For children, a set of SMART rules have been spelled out with regard to:
- Setting limits
- Meeting online friends offline
- Accepting invitations/friendships
- Telling someone about their concerns
Here’s a little excerpt of my view on kids and the internet which I gave to BT some time ago:
Muhammad Reeda Malik, 38, does not believe in letting children go online whenever they please.
He described that letting them surf into the wee hours of the morning in the privacy of their own room is "a no-no" in his book. Instead, he suggests having a set time to help them manage their time and instil some discipline as well.
As a father of three daughters, two of whom are approaching their teens, the founder and creator of the popular local blog anakbrunei.org monitors his girls’ online activities by using a website blocker on the Linksys wireless router to block sites which contain certain inappropriate keywords but chooses to have the computer located in a common areas such as his study or the family room.
In addition, they are not allowed to go online on school nights unless it is for school work.
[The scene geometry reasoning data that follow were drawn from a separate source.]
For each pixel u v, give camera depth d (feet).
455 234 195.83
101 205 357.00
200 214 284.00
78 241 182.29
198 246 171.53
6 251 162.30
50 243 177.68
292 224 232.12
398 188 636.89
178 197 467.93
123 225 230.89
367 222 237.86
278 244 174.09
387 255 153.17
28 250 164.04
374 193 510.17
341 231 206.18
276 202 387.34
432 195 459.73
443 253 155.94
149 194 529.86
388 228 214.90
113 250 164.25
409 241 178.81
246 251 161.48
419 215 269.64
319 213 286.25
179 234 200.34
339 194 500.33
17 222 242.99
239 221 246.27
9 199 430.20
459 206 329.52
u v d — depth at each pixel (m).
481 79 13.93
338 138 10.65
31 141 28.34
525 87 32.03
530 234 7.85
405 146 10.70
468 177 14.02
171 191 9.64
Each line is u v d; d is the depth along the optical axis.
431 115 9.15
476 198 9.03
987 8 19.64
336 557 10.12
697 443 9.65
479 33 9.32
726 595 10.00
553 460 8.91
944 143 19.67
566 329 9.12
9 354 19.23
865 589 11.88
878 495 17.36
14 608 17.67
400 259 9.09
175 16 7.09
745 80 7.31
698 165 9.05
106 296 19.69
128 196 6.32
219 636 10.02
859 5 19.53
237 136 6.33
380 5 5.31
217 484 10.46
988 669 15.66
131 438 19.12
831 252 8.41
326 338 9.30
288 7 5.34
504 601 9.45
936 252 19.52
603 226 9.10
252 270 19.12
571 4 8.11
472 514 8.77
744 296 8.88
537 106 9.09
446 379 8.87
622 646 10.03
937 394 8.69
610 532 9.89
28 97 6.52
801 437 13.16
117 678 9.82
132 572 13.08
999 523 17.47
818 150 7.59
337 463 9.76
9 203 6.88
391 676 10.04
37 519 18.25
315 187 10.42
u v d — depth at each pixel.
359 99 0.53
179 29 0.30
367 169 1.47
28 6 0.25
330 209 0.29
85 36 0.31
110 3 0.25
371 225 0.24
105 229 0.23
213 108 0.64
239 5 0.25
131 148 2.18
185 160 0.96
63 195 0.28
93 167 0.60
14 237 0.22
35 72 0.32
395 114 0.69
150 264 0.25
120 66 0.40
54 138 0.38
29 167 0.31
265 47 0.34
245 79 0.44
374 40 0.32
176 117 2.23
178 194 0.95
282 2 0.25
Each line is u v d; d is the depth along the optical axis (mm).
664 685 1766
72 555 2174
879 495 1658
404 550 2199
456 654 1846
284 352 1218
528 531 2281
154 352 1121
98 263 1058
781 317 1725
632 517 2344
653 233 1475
Muhammad Reeda shared with The Brunei Times that he hoped he has given his children the right moral foundation to trust them not to abuse their web privileges.
Although occasionally, he does, check the logs on the router to see where they have been.
And so far, he has found that his children have behaved well.
But if he finds that they abuse his trust in future, they would have to face the consequences of losing their web privileges and will have to earn back the trust that was lost.